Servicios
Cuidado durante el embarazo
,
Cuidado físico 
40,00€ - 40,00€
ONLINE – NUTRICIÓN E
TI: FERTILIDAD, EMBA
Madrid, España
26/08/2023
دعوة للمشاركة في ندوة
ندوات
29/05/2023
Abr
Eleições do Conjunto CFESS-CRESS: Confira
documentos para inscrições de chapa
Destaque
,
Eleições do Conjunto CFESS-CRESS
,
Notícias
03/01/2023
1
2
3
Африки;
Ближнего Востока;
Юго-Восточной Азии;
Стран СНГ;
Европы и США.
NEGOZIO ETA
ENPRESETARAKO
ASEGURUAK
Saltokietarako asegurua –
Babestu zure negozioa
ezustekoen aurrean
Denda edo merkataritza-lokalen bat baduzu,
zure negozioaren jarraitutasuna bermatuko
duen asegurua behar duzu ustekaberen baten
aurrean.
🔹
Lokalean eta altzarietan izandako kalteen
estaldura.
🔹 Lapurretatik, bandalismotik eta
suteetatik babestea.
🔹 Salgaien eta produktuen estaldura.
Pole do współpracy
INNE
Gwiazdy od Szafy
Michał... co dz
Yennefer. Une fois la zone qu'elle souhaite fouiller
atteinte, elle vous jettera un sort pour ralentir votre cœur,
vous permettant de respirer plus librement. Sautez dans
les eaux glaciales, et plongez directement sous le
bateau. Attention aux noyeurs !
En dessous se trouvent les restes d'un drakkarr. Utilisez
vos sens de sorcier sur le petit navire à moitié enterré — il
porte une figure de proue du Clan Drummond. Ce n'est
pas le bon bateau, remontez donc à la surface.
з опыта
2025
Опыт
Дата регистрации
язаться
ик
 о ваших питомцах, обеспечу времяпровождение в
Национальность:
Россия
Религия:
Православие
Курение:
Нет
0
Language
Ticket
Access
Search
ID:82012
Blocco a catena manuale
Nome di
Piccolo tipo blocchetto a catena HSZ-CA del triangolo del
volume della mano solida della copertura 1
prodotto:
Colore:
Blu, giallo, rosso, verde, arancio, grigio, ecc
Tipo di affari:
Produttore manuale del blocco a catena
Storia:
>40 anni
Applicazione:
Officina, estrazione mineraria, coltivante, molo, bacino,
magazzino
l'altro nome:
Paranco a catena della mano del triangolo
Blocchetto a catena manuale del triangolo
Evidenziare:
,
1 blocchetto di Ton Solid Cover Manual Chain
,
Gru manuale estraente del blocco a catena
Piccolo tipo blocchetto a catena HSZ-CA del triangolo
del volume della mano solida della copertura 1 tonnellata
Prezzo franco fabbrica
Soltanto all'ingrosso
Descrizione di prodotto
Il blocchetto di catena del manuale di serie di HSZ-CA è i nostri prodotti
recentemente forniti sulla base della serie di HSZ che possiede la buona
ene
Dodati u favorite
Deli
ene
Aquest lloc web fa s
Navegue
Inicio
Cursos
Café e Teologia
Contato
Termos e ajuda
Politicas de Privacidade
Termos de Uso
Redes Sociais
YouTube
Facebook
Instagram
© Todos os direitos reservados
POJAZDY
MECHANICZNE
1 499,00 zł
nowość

======

ACTION ITEM ->
Copy every line of the records above character for character, keeping each line break where it stands.

WRITTEN ANSWER ->
Servicios
Cuidado durante el embarazo
,
Cuidado físico 
40,00€ - 40,00€
ONLINE – NUTRICIÓN E
TI: FERTILIDAD, EMBA
Madrid, España
26/08/2023
دعوة للمشاركة في ندوة
ندوات
29/05/2023
Abr
Eleições do Conjunto CFESS-CRESS: Confira
documentos para inscrições de chapa
Destaque
,
Eleições do Conjunto CFESS-CRESS
,
Notícias
03/01/2023
1
2
3
Африки;
Ближнего Востока;
Юго-Восточной Азии;
Стран СНГ;
Европы и США.
NEGOZIO ETA
ENPRESETARAKO
ASEGURUAK
Saltokietarako asegurua –
Babestu zure negozioa
ezustekoen aurrean
Denda edo merkataritza-lokalen bat baduzu,
zure negozioaren jarraitutasuna bermatuko
duen asegurua behar duzu ustekaberen baten
aurrean.
🔹
Lokalean eta altzarietan izandako kalteen
estaldura.
🔹 Lapurretatik, bandalismotik eta
suteetatik babestea.
🔹 Salgaien eta produktuen estaldura.
Pole do współpracy
INNE
Gwiazdy od Szafy
Michał... co dz
Yennefer. Une fois la zone qu'elle souhaite fouiller
atteinte, elle vous jettera un sort pour ralentir votre cœur,
vous permettant de respirer plus librement. Sautez dans
les eaux glaciales, et plongez directement sous le
bateau. Attention aux noyeurs !
En dessous se trouvent les restes d'un drakkarr. Utilisez
vos sens de sorcier sur le petit navire à moitié enterré — il
porte une figure de proue du Clan Drummond. Ce n'est
pas le bon bateau, remontez donc à la surface.
з опыта
2025
Опыт
Дата регистрации
язаться
ик
 о ваших питомцах, обеспечу времяпровождение в
Национальность:
Россия
Религия:
Православие
Курение:
Нет
0
Language
Ticket
Access
Search
ID:82012
Blocco a catena manuale
Nome di
Piccolo tipo blocchetto a catena HSZ-CA del triangolo del
volume della mano solida della copertura 1
prodotto:
Colore:
Blu, giallo, rosso, verde, arancio, grigio, ecc
Tipo di affari:
Produttore manuale del blocco a catena
Storia:
>40 anni
Applicazione:
Officina, estrazione mineraria, coltivante, molo, bacino,
magazzino
l'altro nome:
Paranco a catena della mano del triangolo
Blocchetto a catena manuale del triangolo
Evidenziare:
,
1 blocchetto di Ton Solid Cover Manual Chain
,
Gru manuale estraente del blocco a catena
Piccolo tipo blocchetto a catena HSZ-CA del triangolo
del volume della mano solida della copertura 1 tonnellata
Prezzo franco fabbrica
Soltanto all'ingrosso
Descrizione di prodotto
Il blocchetto di catena del manuale di serie di HSZ-CA è i nostri prodotti
recentemente forniti sulla base della serie di HSZ che possiede la buona
ene
Dodati u favorite
Deli
ene
Aquest lloc web fa s
Navegue
Inicio
Cursos
Café e Teologia
Contato
Termos e ajuda
Politicas de Privacidade
Termos de Uso
Redes Sociais
YouTube
Facebook
Instagram
© Todos os direitos reservados
POJAZDY
MECHANICZNE
1 499,00 zł
nowość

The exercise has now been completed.